Zukunft has served as the Pacific Area Commander since April 2012, and is leaving to assume the duties as the Coast Guard Commandant in Washington, D.C., upon Senate confirmation. “It has been a pleasure serving as the Coast Guard’s Pacific Area commander for the past two years, and I look forward to the opportunity to continue my service as the Coast Guard’s 25th Commandant,” said Zukunft.
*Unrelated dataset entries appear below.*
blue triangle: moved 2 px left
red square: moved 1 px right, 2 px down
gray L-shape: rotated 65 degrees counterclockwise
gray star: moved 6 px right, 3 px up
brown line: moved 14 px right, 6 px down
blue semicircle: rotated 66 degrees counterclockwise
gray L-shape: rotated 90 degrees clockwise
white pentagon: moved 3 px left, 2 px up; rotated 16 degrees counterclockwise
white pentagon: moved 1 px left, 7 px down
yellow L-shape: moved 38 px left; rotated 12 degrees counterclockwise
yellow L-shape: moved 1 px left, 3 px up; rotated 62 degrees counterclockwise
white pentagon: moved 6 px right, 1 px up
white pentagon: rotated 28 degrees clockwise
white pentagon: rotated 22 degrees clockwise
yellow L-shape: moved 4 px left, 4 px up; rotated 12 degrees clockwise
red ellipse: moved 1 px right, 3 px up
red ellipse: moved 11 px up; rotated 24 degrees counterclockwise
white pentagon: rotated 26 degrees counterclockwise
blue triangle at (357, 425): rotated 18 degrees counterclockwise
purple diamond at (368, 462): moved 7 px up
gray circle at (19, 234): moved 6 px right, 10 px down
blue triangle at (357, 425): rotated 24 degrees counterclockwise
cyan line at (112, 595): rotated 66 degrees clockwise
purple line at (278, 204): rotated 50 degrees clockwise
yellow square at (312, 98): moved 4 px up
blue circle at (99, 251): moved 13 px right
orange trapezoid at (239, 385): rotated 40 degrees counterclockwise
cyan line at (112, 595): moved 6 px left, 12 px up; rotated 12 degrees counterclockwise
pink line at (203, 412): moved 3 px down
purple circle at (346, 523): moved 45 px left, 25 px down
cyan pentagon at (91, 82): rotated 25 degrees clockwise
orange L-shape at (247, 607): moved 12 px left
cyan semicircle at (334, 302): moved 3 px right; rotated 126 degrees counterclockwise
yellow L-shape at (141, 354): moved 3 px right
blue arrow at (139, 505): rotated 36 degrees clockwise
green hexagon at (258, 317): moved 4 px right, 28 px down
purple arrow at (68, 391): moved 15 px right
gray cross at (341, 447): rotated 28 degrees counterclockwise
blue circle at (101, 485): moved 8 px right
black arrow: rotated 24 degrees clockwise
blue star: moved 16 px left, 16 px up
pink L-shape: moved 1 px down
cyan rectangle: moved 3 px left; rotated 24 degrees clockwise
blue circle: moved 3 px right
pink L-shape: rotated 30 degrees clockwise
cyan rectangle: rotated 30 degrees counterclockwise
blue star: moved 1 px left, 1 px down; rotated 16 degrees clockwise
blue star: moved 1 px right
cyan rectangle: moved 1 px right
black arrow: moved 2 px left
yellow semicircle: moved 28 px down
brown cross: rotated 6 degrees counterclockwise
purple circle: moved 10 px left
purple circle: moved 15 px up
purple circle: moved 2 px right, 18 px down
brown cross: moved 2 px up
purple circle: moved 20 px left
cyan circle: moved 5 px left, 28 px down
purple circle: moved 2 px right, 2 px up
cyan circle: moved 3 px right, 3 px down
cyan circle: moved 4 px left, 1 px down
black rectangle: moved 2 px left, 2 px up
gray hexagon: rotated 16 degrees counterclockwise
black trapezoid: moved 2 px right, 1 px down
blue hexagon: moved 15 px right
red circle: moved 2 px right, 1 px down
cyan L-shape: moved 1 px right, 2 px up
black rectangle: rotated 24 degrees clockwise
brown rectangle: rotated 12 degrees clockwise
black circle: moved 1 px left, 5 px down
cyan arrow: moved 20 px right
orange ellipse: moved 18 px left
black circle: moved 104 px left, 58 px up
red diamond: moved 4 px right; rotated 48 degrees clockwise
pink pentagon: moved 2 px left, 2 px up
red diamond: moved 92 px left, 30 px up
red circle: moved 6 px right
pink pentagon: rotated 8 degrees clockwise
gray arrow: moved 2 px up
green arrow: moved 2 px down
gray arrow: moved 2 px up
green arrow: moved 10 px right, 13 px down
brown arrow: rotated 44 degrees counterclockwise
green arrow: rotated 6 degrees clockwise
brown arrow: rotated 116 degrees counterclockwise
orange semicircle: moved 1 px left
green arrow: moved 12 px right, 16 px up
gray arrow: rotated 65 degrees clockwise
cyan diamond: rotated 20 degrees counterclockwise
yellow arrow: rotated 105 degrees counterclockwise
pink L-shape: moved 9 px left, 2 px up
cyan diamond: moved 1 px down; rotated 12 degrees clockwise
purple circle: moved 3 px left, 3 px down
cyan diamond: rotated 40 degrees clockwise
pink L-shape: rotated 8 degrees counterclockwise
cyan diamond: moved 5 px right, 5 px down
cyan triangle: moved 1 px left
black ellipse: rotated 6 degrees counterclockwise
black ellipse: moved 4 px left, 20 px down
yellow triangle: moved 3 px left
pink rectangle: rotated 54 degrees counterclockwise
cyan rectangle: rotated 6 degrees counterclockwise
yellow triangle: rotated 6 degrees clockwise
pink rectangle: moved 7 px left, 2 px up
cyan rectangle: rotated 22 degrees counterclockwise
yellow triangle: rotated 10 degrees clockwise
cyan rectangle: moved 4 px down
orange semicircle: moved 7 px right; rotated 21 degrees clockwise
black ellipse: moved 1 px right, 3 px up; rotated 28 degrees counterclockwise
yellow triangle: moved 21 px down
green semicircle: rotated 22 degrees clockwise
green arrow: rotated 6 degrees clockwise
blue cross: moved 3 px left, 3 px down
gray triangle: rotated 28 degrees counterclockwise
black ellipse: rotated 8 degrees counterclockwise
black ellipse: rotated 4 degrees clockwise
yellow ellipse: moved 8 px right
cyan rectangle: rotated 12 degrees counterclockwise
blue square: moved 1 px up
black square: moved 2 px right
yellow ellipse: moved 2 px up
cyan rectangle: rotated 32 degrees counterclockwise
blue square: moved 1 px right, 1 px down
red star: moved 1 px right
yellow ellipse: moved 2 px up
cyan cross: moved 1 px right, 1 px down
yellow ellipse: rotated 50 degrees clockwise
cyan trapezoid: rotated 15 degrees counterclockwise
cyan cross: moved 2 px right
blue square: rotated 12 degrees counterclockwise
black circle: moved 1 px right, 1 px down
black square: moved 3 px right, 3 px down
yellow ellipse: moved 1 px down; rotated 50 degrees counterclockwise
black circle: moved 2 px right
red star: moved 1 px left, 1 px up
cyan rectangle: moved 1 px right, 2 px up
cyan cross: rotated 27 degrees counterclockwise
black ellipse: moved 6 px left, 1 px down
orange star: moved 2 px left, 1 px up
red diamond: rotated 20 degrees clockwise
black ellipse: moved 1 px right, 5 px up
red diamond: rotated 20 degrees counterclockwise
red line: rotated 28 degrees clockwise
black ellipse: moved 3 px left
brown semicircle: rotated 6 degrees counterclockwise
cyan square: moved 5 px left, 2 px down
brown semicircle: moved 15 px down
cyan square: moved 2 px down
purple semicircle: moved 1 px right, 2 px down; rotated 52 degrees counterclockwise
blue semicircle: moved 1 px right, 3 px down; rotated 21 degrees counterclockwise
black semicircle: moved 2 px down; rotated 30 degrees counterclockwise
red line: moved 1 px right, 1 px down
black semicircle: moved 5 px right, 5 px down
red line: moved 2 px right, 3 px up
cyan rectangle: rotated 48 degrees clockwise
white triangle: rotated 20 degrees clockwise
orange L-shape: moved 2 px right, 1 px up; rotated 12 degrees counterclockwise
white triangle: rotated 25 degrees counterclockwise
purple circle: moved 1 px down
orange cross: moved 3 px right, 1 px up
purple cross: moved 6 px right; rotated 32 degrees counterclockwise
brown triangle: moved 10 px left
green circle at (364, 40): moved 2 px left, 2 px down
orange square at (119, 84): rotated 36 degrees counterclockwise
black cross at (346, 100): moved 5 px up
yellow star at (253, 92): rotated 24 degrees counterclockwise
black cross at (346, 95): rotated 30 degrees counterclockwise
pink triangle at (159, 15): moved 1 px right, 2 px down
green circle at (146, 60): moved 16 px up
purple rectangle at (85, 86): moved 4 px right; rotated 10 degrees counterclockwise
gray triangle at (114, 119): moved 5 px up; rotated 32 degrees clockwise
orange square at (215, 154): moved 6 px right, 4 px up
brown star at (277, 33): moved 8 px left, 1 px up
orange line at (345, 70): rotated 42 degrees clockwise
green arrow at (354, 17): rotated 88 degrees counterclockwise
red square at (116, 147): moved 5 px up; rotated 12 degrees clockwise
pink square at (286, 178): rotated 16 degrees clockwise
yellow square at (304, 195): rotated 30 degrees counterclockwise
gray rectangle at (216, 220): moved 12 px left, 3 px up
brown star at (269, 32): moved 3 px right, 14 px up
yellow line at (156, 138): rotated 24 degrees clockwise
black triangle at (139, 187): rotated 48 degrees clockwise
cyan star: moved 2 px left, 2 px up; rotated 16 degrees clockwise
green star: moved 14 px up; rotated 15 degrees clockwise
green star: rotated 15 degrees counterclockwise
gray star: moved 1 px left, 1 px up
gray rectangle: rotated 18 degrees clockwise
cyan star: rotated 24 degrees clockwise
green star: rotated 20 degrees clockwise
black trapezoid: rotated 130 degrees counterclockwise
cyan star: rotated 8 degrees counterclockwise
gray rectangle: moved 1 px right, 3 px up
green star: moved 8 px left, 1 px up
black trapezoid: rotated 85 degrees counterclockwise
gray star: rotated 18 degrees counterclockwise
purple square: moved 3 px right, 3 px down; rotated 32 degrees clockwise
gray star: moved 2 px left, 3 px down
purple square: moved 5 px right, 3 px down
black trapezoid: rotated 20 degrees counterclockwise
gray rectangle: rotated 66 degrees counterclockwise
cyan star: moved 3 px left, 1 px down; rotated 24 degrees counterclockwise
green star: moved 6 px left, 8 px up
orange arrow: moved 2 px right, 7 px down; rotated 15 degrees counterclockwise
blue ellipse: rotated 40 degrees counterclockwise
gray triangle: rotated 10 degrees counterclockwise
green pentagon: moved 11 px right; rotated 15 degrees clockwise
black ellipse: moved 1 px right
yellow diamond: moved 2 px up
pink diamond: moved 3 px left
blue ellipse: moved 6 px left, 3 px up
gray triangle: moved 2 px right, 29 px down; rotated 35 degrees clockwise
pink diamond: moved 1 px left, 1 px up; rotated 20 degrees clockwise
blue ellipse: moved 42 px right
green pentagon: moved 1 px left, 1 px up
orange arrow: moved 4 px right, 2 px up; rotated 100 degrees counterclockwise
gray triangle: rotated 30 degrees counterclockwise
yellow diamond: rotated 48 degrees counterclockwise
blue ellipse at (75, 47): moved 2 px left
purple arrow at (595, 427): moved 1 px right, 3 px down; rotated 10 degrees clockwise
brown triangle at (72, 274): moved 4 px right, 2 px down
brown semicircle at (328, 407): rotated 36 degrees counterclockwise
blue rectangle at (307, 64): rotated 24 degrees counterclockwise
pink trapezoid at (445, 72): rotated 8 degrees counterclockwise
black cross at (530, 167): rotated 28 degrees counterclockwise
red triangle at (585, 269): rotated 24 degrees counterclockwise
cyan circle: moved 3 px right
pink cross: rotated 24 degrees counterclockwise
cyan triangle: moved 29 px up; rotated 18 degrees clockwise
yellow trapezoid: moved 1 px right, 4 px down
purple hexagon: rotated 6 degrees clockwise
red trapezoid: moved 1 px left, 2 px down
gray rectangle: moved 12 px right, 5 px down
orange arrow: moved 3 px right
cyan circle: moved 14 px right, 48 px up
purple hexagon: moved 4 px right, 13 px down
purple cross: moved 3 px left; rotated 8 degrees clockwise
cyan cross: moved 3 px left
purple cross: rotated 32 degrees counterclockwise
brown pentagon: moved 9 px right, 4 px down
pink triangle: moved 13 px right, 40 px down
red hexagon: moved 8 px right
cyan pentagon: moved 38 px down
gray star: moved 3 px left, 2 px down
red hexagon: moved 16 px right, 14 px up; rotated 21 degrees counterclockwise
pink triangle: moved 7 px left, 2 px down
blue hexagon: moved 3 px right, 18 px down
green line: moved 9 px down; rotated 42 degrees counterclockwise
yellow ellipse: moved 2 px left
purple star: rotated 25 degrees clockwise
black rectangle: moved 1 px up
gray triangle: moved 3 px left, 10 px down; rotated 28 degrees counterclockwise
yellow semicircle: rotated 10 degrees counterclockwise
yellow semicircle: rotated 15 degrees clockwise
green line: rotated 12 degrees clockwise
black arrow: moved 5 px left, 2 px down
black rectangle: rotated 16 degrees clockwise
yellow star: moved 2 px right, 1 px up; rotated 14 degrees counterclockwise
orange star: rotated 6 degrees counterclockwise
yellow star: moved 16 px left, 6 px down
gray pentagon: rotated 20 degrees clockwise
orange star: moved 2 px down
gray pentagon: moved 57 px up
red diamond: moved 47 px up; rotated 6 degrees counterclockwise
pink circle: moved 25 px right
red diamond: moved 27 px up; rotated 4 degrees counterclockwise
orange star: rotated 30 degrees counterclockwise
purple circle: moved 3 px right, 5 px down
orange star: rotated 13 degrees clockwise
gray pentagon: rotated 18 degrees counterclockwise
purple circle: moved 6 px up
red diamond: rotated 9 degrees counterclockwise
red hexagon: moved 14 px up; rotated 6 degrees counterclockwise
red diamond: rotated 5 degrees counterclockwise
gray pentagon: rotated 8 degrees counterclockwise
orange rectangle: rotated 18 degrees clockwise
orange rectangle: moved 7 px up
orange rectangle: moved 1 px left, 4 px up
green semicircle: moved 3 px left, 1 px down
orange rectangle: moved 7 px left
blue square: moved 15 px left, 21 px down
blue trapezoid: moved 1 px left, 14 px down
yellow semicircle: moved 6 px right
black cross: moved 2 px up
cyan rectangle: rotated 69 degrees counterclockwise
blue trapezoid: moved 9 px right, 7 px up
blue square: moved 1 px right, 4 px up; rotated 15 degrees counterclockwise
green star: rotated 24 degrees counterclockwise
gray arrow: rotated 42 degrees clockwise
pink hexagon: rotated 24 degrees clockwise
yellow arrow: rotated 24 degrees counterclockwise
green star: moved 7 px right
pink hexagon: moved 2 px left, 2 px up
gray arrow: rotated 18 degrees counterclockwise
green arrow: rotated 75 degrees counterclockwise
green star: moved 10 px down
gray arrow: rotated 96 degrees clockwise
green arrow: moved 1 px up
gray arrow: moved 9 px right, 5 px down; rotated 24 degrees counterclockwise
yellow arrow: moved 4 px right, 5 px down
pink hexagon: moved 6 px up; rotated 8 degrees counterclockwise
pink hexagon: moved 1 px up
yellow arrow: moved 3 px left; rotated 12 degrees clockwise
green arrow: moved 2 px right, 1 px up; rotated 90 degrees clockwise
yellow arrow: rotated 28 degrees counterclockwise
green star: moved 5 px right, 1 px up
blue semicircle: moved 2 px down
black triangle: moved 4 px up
Rear Adm. Charles Ray is scheduled to be promoted to vice-admiral prior to the change of command. He has served as the Pacific Area deputy since 2013. His previous flag assignments include Coast Guard District 14 Commander, service with U.S. Forces Iraq as Director of the Iraq Training and Advisory Mission for the Ministry of Interior, and as the Military Advisor to the Secretary of the Department of Homeland Security.
Ray, a Newport, Ark., native, is a 1981 graduate of the Coast Guard Academy. After an assignment as a deck watch officer aboard Coast Guard Cutter Acushnet, he was selected for Naval Flight Training and earned his wings in 1983.
PACAREA’s area of responsibility encompasses six of the seven continents, 71 countries, and more than 74 million square miles of ocean — from the U.S. Western States to Asia, and from the Arctic to Antarctica.
The Coast Guard explains that the change of command ceremony is a time-honored tradition, which formally restates that the continuity of command will be maintained. It is a formal ritual, conducted before the assembled company of the command. It conveys to the officers, enlisted personnel, civilian employees, and auxiliarists of the Coast Guard that although the authority of command is relinquished by one person and is assumed by another, it is still maintained without interruption.